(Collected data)
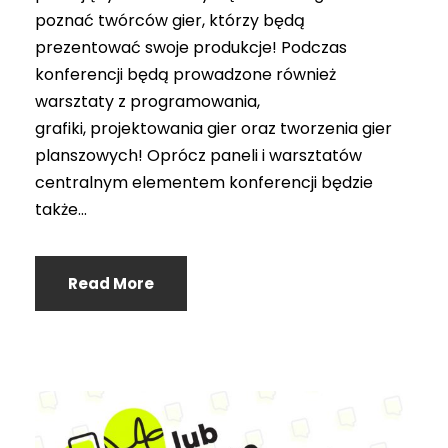
poznać twórców gier, którzy będą
prezentować swoje produkcje! Podczas
konferencji będą prowadzone również
warsztaty z programowania,
grafiki, projektowania gier oraz tworzenia gier
planszowych! Oprócz paneli i warsztatów
centralnym elementem konferencji będzie
także...
Read More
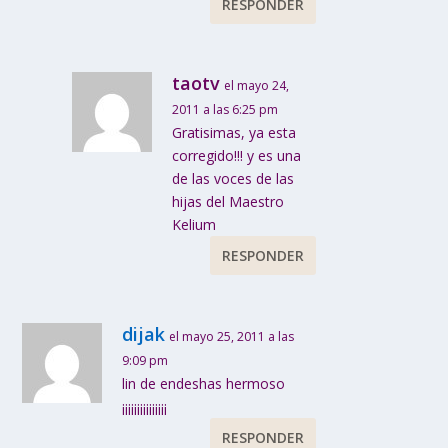
RESPONDER
taotv
el mayo 24,
2011 a las 6:25 pm
Gratisimas, ya esta
corregido!!! y es una
de las voces de las
hijas del Maestro
Kelium
RESPONDER
dijak
el mayo 25, 2011 a las
9:09 pm
lin de endeshas hermoso
¡¡¡¡¡¡¡¡¡¡¡¡¡¡¡
RESPONDER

Activity: Output these and nothing else: the lines from the one holding "de las voces de las" through the final line of the entries above, exactly as they appear.

Task output:
de las voces de las
hijas del Maestro
Kelium
RESPONDER
dijak
el mayo 25, 2011 a las
9:09 pm
lin de endeshas hermoso
¡¡¡¡¡¡¡¡¡¡¡¡¡¡¡
RESPONDER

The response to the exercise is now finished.